Choosing an MCP Platform
When assessing an MCP platform’s individual features, leadership teams need to consider how those capabilities work together under production conditions.
For example, platforms that emphasize integration breadth but lack governance controls could introduce risk. Others may offer strong security, but require extensive customization, limiting scalability as adoption grows under production.
The practical challenge for buyers lies in evaluating trade-offs. Buyers should assess whether a platform supports secure, real-time system access, scales as agent usage grows, and maintains control as AI becomes embedded in core operations. Governance, observability, and lifecycle management become as important as connectivity.
Over time, these factors determine whether AI agents remain confined to pilots or become dependable components of enterprise workflows. MCP platforms that balance integration depth with operational discipline are best positioned to support long-term adoption.
What This Means for ERP Insiders
AI agents are becoming ERP actors. MCP platforms determine whether AI can safely operate inside ERP systems as trusted users. This influences automation scope, control models, and confidence in AI-driven decisions. The quality of that integration shapes whether ERP automation scales reliably or remains constrained.

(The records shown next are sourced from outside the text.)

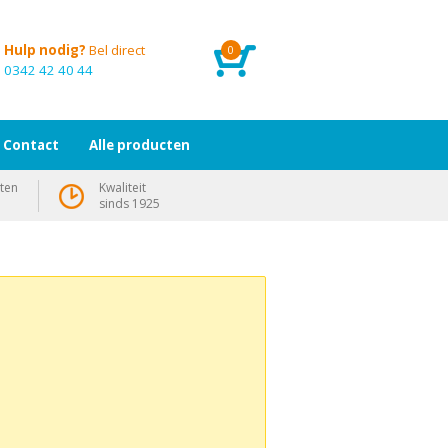
Hulp nodig?
Bel direct
0
0342 42 40 44
Contact
Alle producten
ten
Kwaliteit
sinds 1925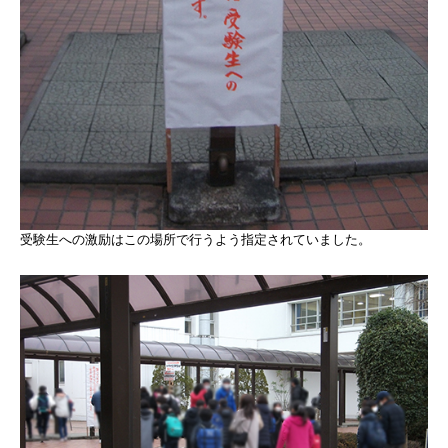
受験生への激励はこの場所で行うよう指定されていました。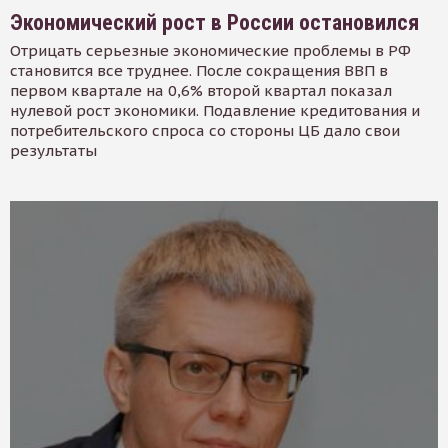
Экономический рост в России остановился
Отрицать серьезные экономические проблемы в РФ
становится все труднее. После сокращения ВВП в
первом квартале на 0,6% второй квартал показал
нулевой рост экономики. Подавление кредитования и
потребительского спроса со стороны ЦБ дало свои
результаты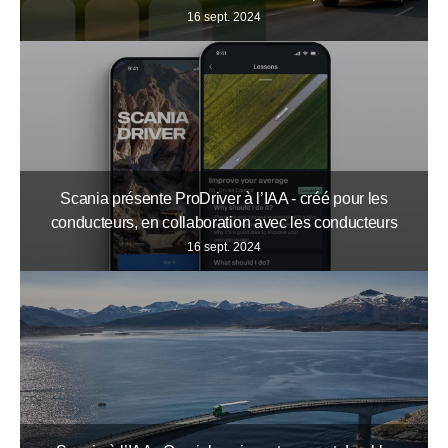
16 sept. 2024
Scania présente ProDriver à l’IAA - créé pour les
conducteurs, en collaboration avec les conducteurs
16 sept. 2024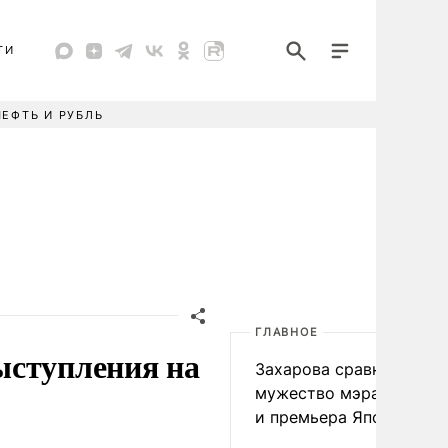
ТИ
НЕФТЬ И РУБЛЬ
ГЛАВНОЕ
ыступления на
Захарова сравнила
мужество мэра Нагаса
и премьера Японии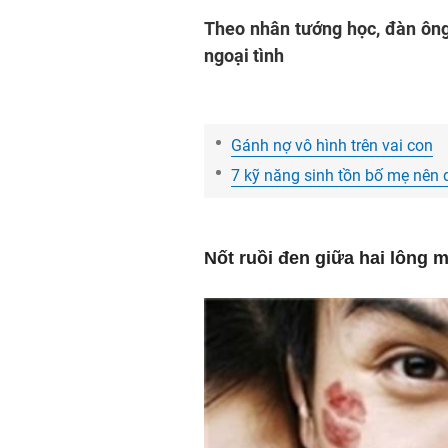
Theo nhân tướng học, đàn ông
ngoại tình
Gánh nợ vô hình trên vai con
7 kỹ năng sinh tồn bố mẹ nên
Nốt ruồi đen giữa hai lông 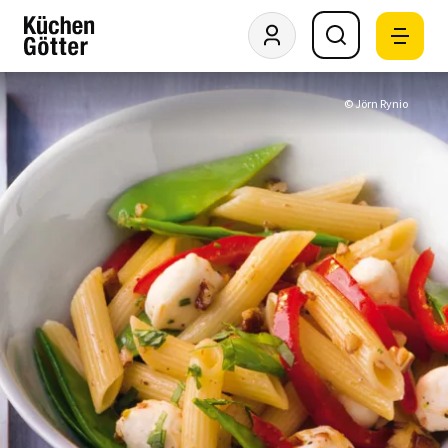
© Jörn Rynio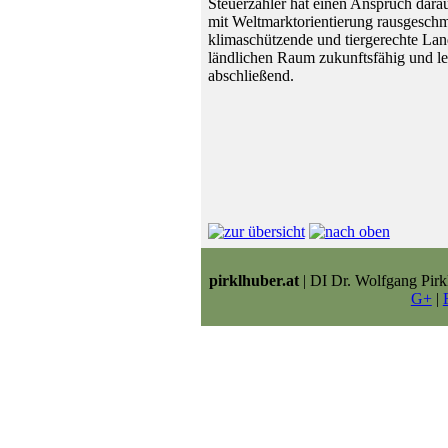
Steuerzahler hat einen Anspruch darauf
mit Weltmarktorientierung rausgeschmi
klimaschützende und tiergerechte Land
ländlichen Raum zukunftsfähig und le
abschließend.
pirklhuber.at
| DI Dr. Wolfgang Pirk
G+
|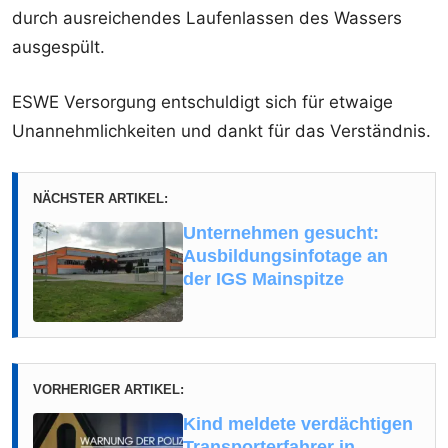
durch ausreichendes Laufenlassen des Wassers
ausgespült.
ESWE Versorgung entschuldigt sich für etwaige
Unannehmlichkeiten und dankt für das Verständnis.
NÄCHSTER ARTIKEL:
Unternehmen gesucht:
Ausbildungsinfotage an
der IGS Mainspitze
VORHERIGER ARTIKEL:
Kind meldete verdächtigen
Transporterfahrer in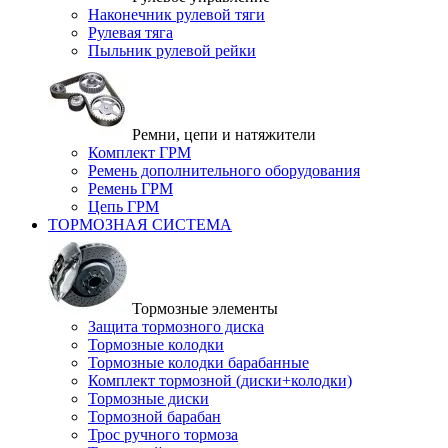
Наконечник рулевой тяги
Рулевая тяга
Пыльник рулевой рейки
Ремни, цепи и натяжители
Комплект ГРМ
Ремень дополнительного оборудования
Ремень ГРМ
Цепь ГРМ
ТОРМОЗНАЯ СИСТЕМА
Тормозные элементы
Защита тормозного диска
Тормозные колодки
Тормозные колодки барабанные
Комплект тормозной (диски+колодки)
Тормозные диски
Тормозной барабан
Трос ручного тормоза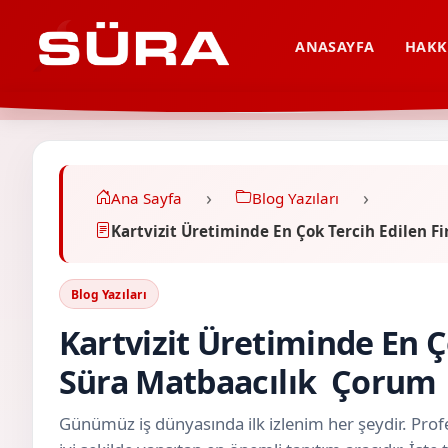
ANASAYFA
HAKK
Ana Sayfa
Blog Yazıları
Kartvizit Üretiminde En Çok Tercih Edilen
Blog Yazıları
Kartvizit Üretiminde En Ç
Süra Matbaacılık Çoru
Günümüz iş dünyasında ilk izlenim her şeydir. Profe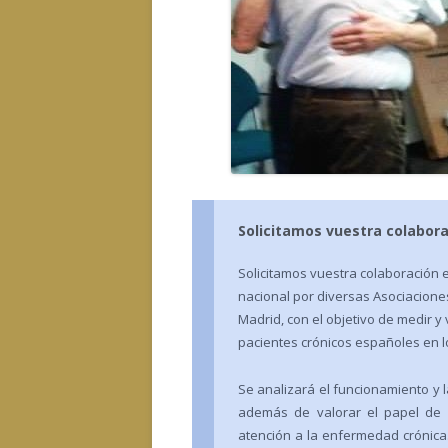
Solicitamos vuestra colabora
Solicitamos vuestra colaboración e
nacional por diversas Asociacione
Madrid, con el objetivo de medir y 
pacientes crónicos españoles en l
Se analizará el funcionamiento y l
además de valorar el papel de 
atención a la enfermedad crónica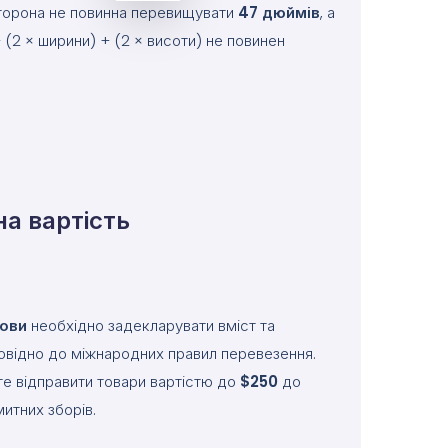
 сторона не повинна перевищувати
47
дюймів
, а
(2 × ширини) + (2 × висоти) не повинен
а вартість
ови
необхідно задекларувати вміст та
повідно до міжнародних правил перевезення.
те відправити товари вартістю до
$250
до
итних зборів.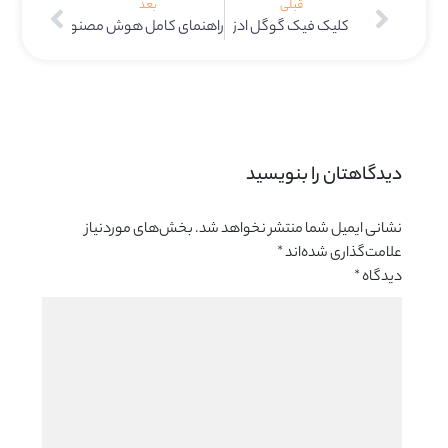
قبلی
بعد
کلیک فیک گوگل ادز
راهنمای کامل هوش مصنوعی در سئو
دیدگاهتان را بنویسید 
نشانی ایمیل شما منتشر نخواهد شد.
بخش‌های موردنیاز
علامت‌گذاری شده‌اند
*
دیدگاه
*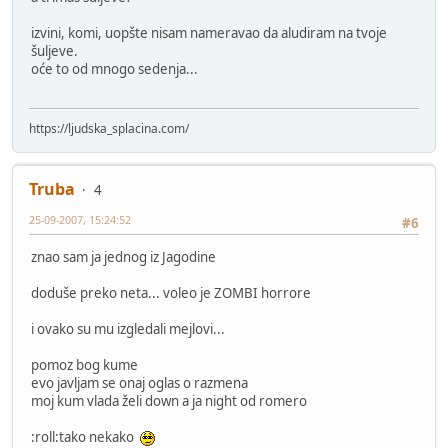
izvini, komi, uopšte nisam nameravao da aludiram na tvoje
šuljeve.
oće to od mnogo sedenja...
https://ljudska_splacina.com/
Truba
4
25-09-2007, 15:24:52
#6
znao sam ja jednog iz Jagodine
doduše preko neta... voleo je ZOMBI horrore
i ovako su mu izgledali mejlovi...
pomoz bog kume
evo javljam se onaj oglas o razmena
moj kum vlada želi down a ja night od romero
:roll:tako nekako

ERP risks increasingly sit in integration layers. As AI agents access ERP data, MCP platform capabilities shape compliance posture, audit readiness, and operational resilience. Weak integration controls can turn otherwise stable ERP systems into sources of operational and regulatory risk.
ERP modernization is shifting from customization to orchestration. Production-ready MCPs reduce reliance on bespoke ERP extensions, allowing CIOs to scale AI capabilities through standardized platforms. This shift lowers upgrade friction and makes it easier to introduce new AI-driven processes without destabilizing core ERP systems.